Nishikawa remained responsible for intraparty coordination on the TPP issue, which meant deciding the LDP’s TPP policy. For example, the TPP Affairs Committee determined which agricultural items should be exempt from tariff elimination in the TPP negotiations — the so-called ‘sacred five’: rice, wheat, beef and pork, dairy products and sugar. Its March 2013 resolution stated that Japan should pull out of the TPP negotiations unless it could retain the tariffs on these items.

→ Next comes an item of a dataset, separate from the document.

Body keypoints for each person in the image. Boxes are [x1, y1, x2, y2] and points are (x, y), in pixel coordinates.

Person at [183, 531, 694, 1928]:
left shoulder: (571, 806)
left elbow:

As Abe’s trusted appointee, Nishikawa continued to act as the primary go-between for Abe on TPP issues and to report directly back to him as party president — saying ‘the prime minister gave me the role of keeping the party under control’. He gained a reputation for putting a lot of energy into moving the TPP negotiations forward in the interests of the prime minister. He ran foul of the anti-TPP group in the party by showing flexibility on the issue of abolishing tariffs on the five ‘sensitive products’ in Bali in October 2013. He told reporters that the LDP was planning to study the possibility of eliminating tariffs on some of the sensitive items.

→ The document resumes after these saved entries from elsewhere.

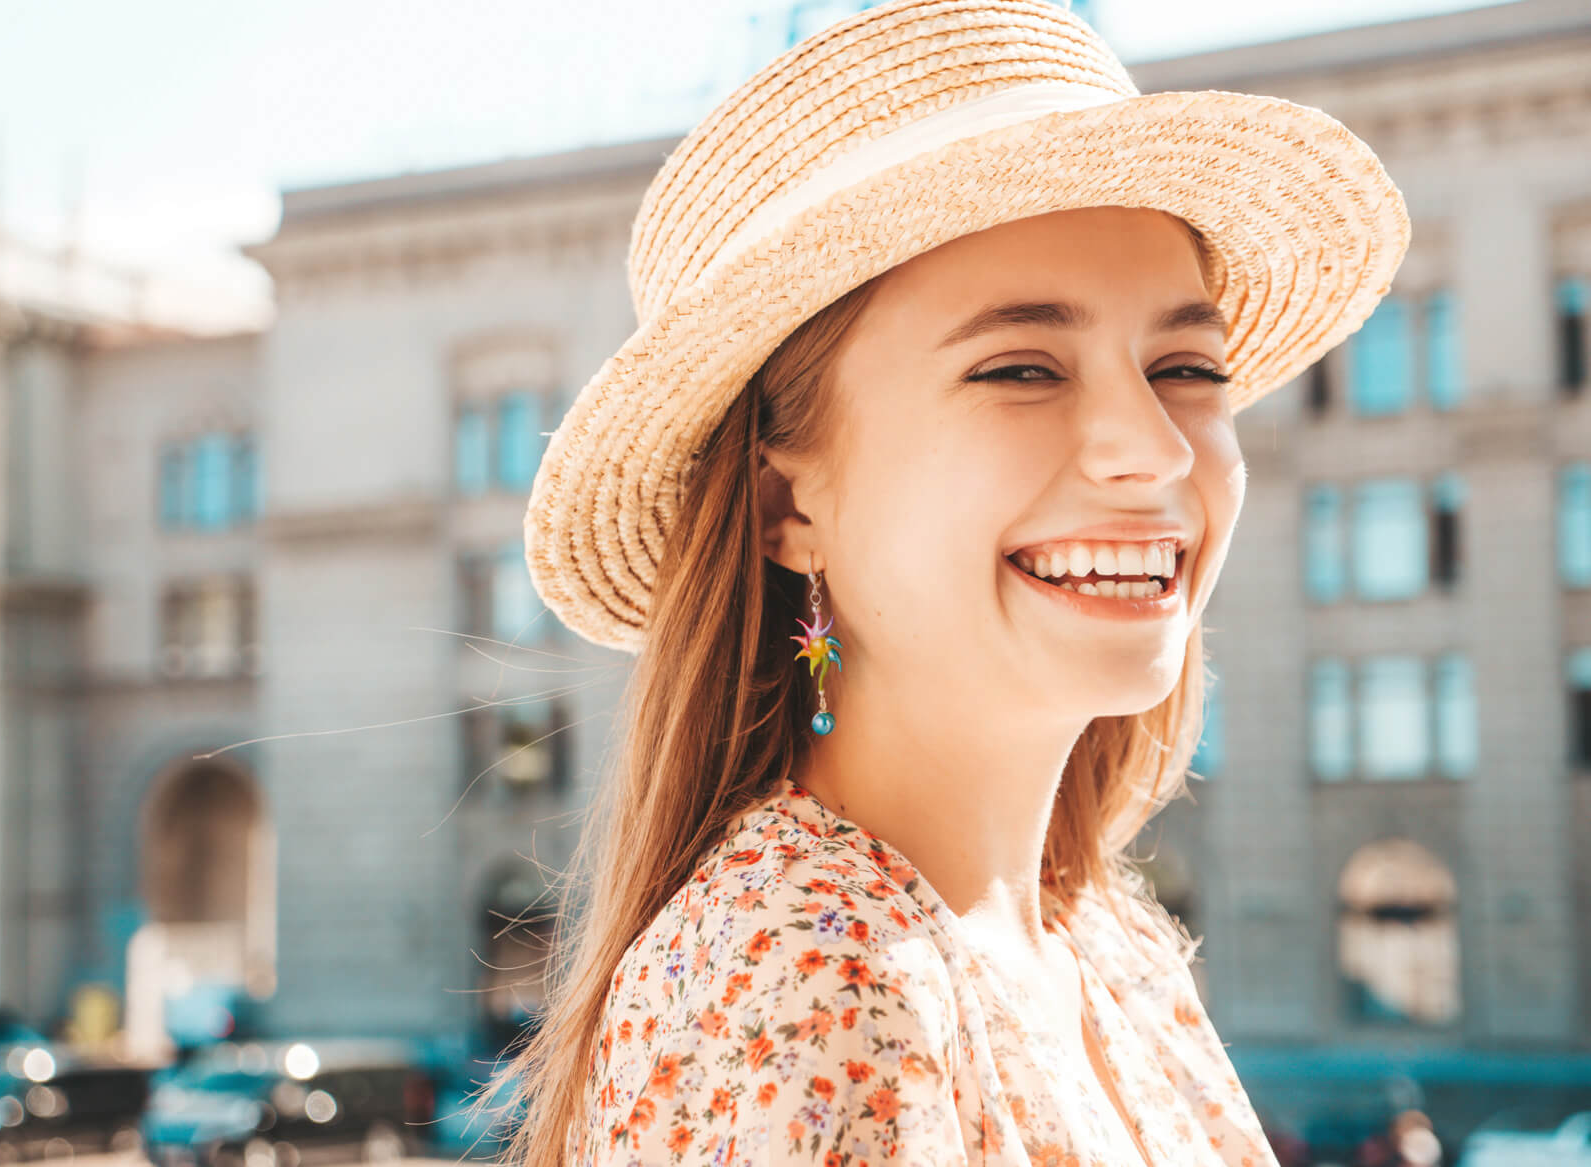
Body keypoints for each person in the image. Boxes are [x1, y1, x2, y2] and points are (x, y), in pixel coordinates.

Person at [475, 0, 1410, 1162]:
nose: (1157, 448)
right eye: (1020, 367)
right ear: (786, 506)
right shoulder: (808, 976)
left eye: (1184, 365)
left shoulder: (1104, 942)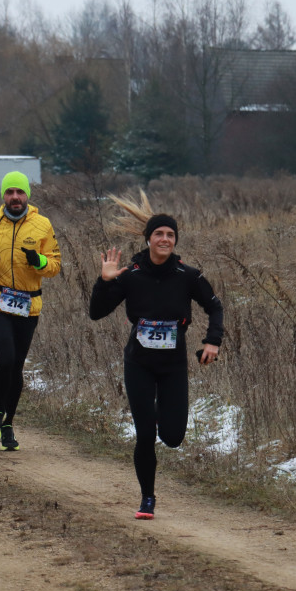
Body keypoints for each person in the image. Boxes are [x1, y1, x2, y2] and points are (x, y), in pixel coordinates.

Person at [89, 192, 223, 520]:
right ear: (148, 239)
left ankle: (164, 413)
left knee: (173, 437)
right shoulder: (131, 274)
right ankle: (147, 498)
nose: (165, 239)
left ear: (175, 241)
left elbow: (215, 306)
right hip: (139, 364)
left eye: (170, 235)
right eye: (159, 234)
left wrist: (212, 342)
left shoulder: (188, 276)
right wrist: (103, 282)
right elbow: (96, 312)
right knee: (145, 433)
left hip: (173, 365)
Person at [0, 171, 61, 451]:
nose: (15, 197)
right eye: (10, 192)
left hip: (29, 304)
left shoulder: (42, 225)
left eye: (20, 192)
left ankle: (8, 424)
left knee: (16, 366)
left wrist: (39, 260)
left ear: (27, 195)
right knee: (5, 358)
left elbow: (55, 266)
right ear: (3, 196)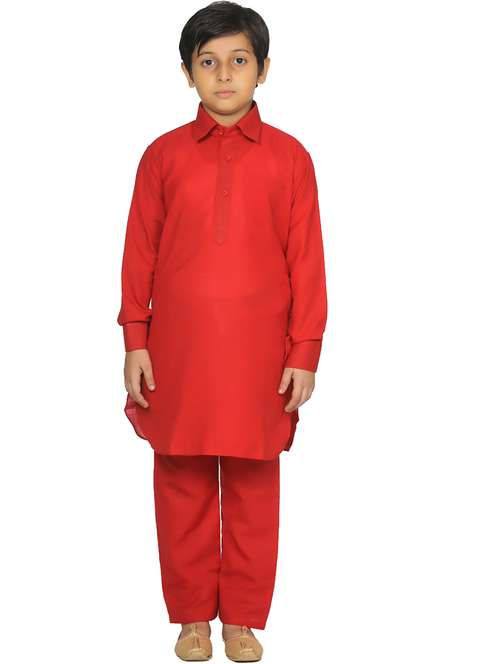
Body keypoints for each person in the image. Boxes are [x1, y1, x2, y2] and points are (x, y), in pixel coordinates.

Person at [116, 1, 328, 660]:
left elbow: (307, 261)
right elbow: (138, 254)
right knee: (180, 480)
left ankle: (241, 617)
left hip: (261, 355)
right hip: (178, 353)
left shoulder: (291, 158)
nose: (225, 75)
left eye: (239, 60)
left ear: (263, 69)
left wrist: (305, 350)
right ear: (188, 73)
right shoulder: (162, 156)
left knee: (253, 486)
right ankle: (190, 618)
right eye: (208, 62)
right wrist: (135, 339)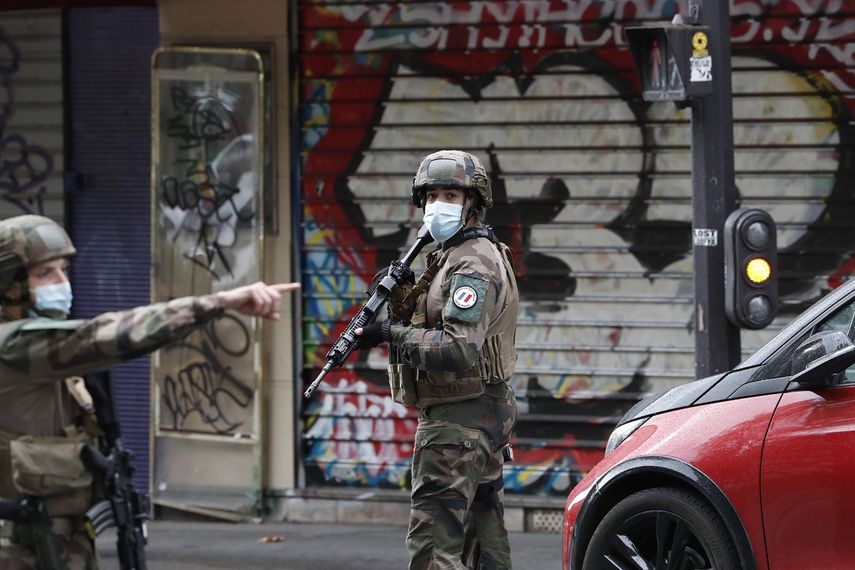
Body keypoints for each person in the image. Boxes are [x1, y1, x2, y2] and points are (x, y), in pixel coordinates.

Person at [0, 214, 300, 569]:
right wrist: (217, 303)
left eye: (63, 269)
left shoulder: (43, 353)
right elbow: (105, 336)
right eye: (45, 274)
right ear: (11, 286)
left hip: (58, 537)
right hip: (20, 545)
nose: (62, 282)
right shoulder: (16, 345)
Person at [356, 150, 519, 569]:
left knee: (433, 546)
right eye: (430, 196)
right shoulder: (454, 255)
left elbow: (458, 348)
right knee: (483, 543)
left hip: (458, 420)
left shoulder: (471, 263)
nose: (437, 205)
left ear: (473, 202)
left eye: (450, 194)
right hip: (477, 412)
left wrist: (388, 334)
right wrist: (399, 301)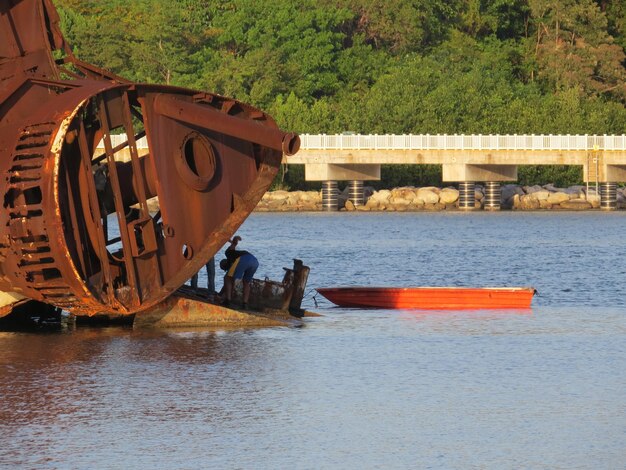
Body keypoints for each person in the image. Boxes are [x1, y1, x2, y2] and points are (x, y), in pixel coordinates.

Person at [220, 236, 258, 309]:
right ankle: (245, 304)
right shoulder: (234, 256)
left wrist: (235, 239)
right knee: (246, 282)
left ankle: (228, 301)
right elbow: (234, 244)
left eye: (224, 269)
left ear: (225, 265)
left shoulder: (228, 253)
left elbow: (233, 244)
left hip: (244, 259)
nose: (226, 270)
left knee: (227, 278)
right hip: (254, 261)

Nishikawa also caused waves in the talks inside the LDP on reform of the Japan Agricultural Cooperatives (JA), going all out to support the LDP’s reform proposal and issuing a strong verbal rebuke to Diet member Yoshio Kimura who accused him (and others) of trying to use JA reforms to make up for the fact that they hadn’t done well on the TPP. He shouted at Kimura, ‘we are doing well [on the TPP]. What are you talking about, you juvenile’. When Nishikawa bumped into Akira Banzai, head of the Central Union of Agricultural Cooperatives (JA-Zenchu, JA’s independent administrative body) in May 2014, he said to him, ‘the JA is always complaining; can’t you show some appreciation?’.

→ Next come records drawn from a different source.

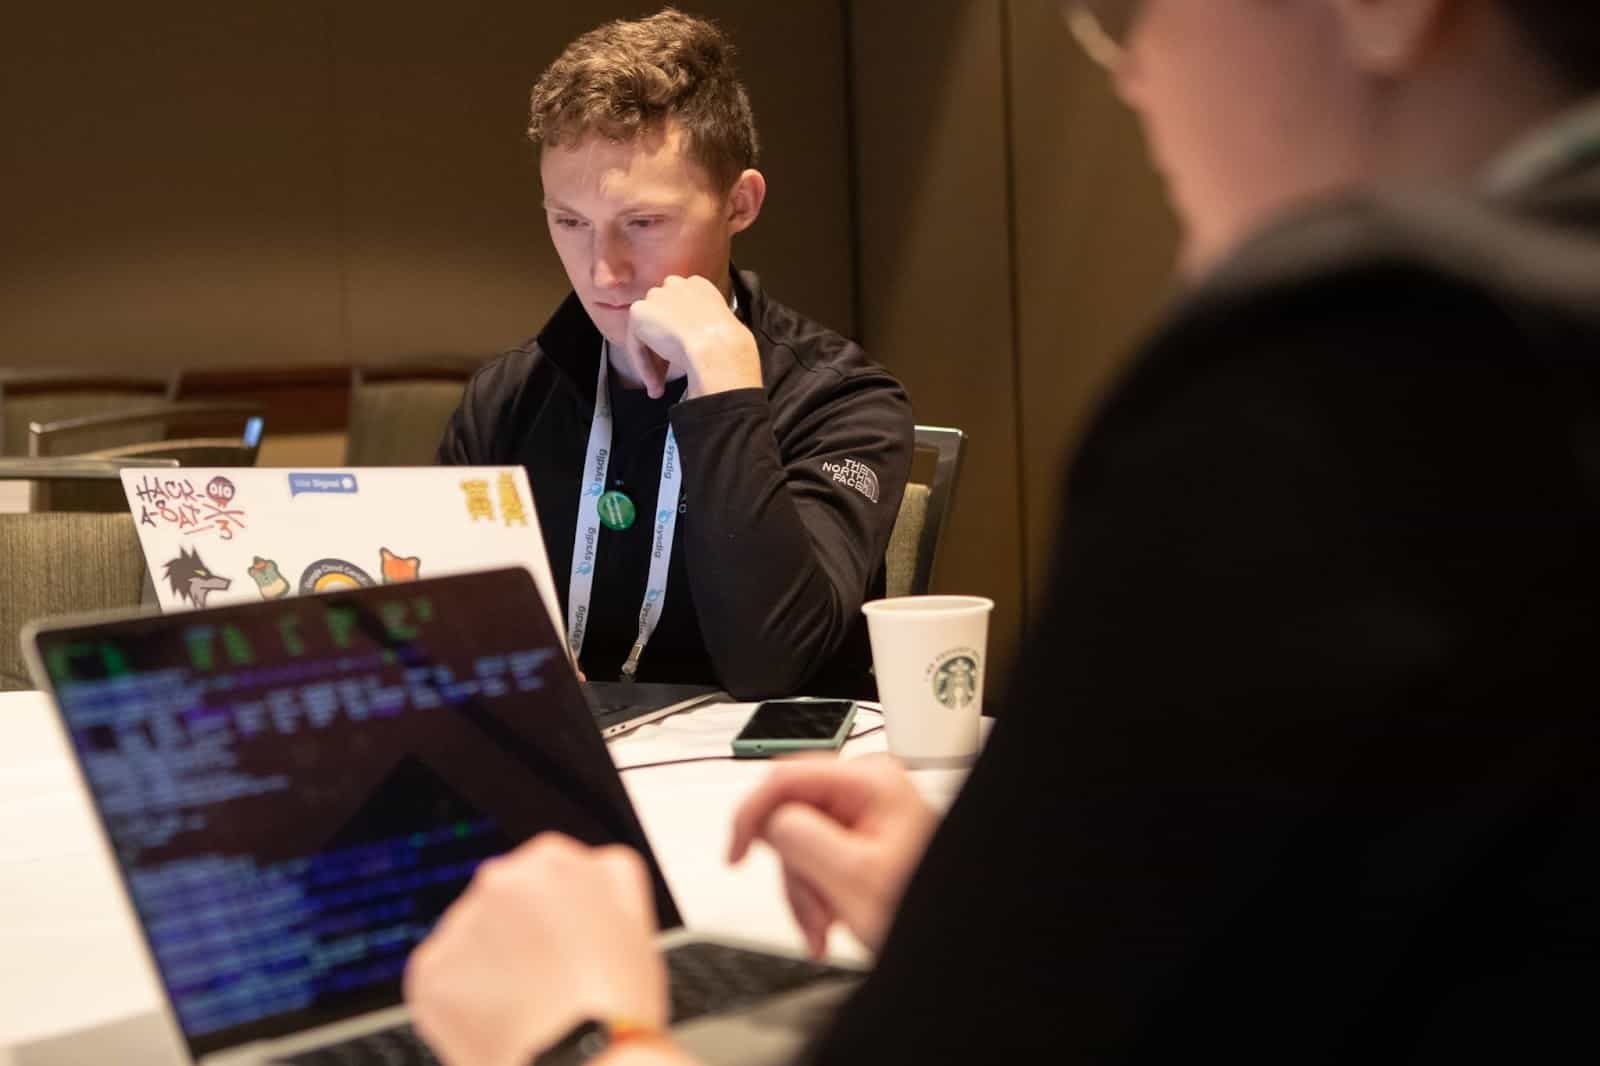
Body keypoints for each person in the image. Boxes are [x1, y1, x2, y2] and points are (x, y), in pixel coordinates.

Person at [407, 1, 1600, 1061]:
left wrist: (573, 1035)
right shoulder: (517, 391)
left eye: (1137, 13)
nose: (1130, 73)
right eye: (569, 223)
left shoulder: (1363, 378)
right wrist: (1015, 908)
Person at [438, 9, 913, 700]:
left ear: (740, 204)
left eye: (644, 223)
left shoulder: (842, 400)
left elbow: (773, 665)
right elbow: (426, 623)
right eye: (570, 222)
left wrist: (723, 385)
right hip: (565, 773)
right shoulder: (506, 396)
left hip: (758, 785)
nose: (603, 272)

In March 2013, the Nikkei reported Nishikawa as questioning whether the agricultural cooperatives had been a positive influence in the agricultural sector, and asserting that the government should implement drastic agricultural reform measures taking advantage of Japan’s participation in the TPP.
Nishikawa firmly believes that Japanese agriculture needs reform and that trade liberalisation is inevitable. In that light, he has been on a mission to find a middle way between the agricultural protectionist diehards on the one hand and those who support Japan’s entry into the TPP on the other. He wants to conclude the US–Japan TPP talks because he backs the TPP as being in Japan’s national interest.
Earlier this year, he reportedly said that ‘Japan will only accept numbers for tariff rates on sensitive agricultural products that will allow us to keep our promises with the people. Even if the United States adopts a hardline position, we will do just the same’. These remarks show that Nishikawa remains sound on political fundamentals but is flexible on details in order to move negotiations forward. He presents a tough face to both sides and is not afraid of confrontation. At this point, he is eager to conclude the TPP talks even if it means accepting tariff cuts on some of the five sacred products.
Reassured by Abe that his cabinet will protect Japan’s agriculture and farm villages in the TPP negotiations, Nishikawa has now been rewarded by Abe for taking a positive stance towards reform. He certainly disagrees with the new appointee to the party’s highest policy office, Tomomi Inada. She was once quoted as saying: ‘The destination of the TPP bus is the graveyard of Japanese civilisation’.
Aurelia George Mulgan is Professor at the University of New South Wales, Canberra.